Mais obstáculos para a Tesla
Antes do inimigo Donald Trump, Musk já enfrentava outro nas redes sociais e nas ruas: protestos, apelidados de #TeslaTakedown (algo como “Derrubar a Tesla” ou “Queda da Tesla”), que acontecem em todo o país todos os fins de semana desde que Trump assumiu o cargo.
Em abril, a Tesla relatou uma queda de 20% nas vendas de carros nos primeiro trimestre. Os lucros despencaram mais de 70%, e o preço das ações também.
“Ele não deveria estar decidindo o destino da nossa democracia desmantelando nosso governo aos poucos. Não está certo”, disse-me a manifestante Linda Koistinen em um protesto em fevereiro, em frente a uma concessionária Tesla em Berkeley, Califórnia.
Joan Donovan, uma pesquisadora que estuda redes de desinformação, ajudou a organizar a campanha #TeslaTakedown nas redes sociais.
“Em última análise, não se trata da tecnologia ou da corporação Tesla”, aponta Donovan.
“É sobre a forma como as ações da Tesla foram usadas como arma contra as pessoas, colocando Musk em uma posição de poder enorme sem nenhuma transparência.”
Outro aspecto do império de Musk que desperta a ira de seus críticos é o X, a rede social antes conhecida como Twitter.
“Ele comprou o Twitter para ter influência e conseguir, num piscar de olhos, alcançar centenas de milhões de pessoas”, afirma Donovan.

* O que fazer:
A: Segundo o texto sobre os protestos contra a Tesla, de quanto foi a queda nas vendas de carros da empresa no primeiro trimestre?
B: Dê seguimento ao texto sobre os protestos contra a Tesla, a partir da última frase.

* Dados fornecidos:
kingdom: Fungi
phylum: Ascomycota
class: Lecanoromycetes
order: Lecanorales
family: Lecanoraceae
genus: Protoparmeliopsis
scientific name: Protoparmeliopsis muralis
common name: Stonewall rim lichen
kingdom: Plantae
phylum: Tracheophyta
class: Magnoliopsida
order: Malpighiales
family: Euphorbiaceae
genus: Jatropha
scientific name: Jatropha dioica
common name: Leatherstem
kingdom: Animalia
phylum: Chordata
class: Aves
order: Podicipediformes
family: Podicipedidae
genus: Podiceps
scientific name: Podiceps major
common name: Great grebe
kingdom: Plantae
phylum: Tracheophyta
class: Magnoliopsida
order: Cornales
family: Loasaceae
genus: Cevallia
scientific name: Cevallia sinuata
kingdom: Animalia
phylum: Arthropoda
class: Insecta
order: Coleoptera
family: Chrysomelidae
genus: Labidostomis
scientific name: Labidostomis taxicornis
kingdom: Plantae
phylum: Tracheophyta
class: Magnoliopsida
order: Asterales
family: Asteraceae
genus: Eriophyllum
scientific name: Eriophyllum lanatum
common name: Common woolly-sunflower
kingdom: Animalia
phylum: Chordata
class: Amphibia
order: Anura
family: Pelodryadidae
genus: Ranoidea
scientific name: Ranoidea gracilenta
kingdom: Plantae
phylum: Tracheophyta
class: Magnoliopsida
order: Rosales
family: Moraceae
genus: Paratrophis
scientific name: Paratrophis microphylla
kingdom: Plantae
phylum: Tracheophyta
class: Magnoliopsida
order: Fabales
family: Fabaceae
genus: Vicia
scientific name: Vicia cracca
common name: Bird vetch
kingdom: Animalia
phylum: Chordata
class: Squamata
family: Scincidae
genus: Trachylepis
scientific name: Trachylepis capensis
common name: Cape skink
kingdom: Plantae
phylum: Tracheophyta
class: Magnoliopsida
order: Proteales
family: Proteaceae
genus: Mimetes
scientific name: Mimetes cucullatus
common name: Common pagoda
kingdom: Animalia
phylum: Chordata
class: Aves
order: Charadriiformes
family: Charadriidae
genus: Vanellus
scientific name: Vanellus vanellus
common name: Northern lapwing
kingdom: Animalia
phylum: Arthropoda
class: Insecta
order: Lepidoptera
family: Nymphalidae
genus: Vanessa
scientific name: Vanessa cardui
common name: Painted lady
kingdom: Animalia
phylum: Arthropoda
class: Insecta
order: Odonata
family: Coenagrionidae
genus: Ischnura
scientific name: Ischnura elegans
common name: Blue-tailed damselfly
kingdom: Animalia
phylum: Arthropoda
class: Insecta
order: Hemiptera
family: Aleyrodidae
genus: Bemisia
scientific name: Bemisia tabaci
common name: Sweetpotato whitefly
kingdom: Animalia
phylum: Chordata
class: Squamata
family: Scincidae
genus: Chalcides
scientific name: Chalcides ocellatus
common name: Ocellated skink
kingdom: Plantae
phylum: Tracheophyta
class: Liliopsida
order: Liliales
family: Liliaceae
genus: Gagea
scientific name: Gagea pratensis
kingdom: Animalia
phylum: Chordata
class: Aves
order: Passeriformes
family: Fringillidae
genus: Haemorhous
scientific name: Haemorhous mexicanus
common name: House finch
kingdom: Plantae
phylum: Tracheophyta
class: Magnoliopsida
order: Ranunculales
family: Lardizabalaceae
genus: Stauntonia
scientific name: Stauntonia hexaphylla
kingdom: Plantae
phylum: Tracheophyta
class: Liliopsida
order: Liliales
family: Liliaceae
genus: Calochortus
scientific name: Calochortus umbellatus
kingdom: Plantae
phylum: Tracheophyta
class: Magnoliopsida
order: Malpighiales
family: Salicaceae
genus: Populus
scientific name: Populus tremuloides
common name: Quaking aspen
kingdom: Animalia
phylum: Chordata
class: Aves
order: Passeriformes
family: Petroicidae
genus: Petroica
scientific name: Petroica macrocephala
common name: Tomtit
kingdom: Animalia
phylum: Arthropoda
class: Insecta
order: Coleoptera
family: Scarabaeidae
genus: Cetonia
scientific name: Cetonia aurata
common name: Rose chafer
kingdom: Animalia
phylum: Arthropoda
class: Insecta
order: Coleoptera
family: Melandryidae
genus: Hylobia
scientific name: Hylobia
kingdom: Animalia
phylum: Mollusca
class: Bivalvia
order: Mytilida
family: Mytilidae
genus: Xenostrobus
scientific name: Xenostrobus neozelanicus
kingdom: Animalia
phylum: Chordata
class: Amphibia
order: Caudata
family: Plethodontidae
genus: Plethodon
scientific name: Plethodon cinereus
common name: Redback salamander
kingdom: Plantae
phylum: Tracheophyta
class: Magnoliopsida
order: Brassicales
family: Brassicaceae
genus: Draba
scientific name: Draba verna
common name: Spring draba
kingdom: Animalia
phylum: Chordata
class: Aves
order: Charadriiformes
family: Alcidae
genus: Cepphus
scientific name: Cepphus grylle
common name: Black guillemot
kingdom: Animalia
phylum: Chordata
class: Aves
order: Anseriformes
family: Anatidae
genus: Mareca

* Respostas em ordem:
A: Foi uma queda de 20%.

B:
Crédito, Getty Images
Marca pessoal
Há, no entanto, uma outra possibilidade.
Será que o desentendimento de Musk com Trump poderia ajudar a reabilitar o bilionário entre as pessoas que passaram a rejeitá-lo por sua proximidade com o republicano?
Patrick Moorhead, analista-chefe da consultoria Moor Insights & Strategy, acredita que sim.
“Somos um país muito tolerante”, afirma Moorhead.
“Essas coisas levam tempo”, ele reconhece, mas “não é inédito”.
Swisher traz como exemplo o cofundador da Microsoft, Bill Gates.
Há mais de duas décadas, diz a jornalista, Gates era considerado “o Darth Vader [vilão de Guerra nas Estrelas] do Vale do Silício” por causa de sua personalidade “arrogante e rude”.
Hoje, em geral, Gates recuperou fortemente sua imagem.
“Ele aprendeu. Ele cresceu. As pessoas podem mudar”, analisa Swisher, ponderando, porém, que Musk está “claramente perturbado”.
Saída pelo espaço
O problema para Musk é que o futuro dele e de suas empresas não depende apenas do que ele faz, mas também às decisões de Trump.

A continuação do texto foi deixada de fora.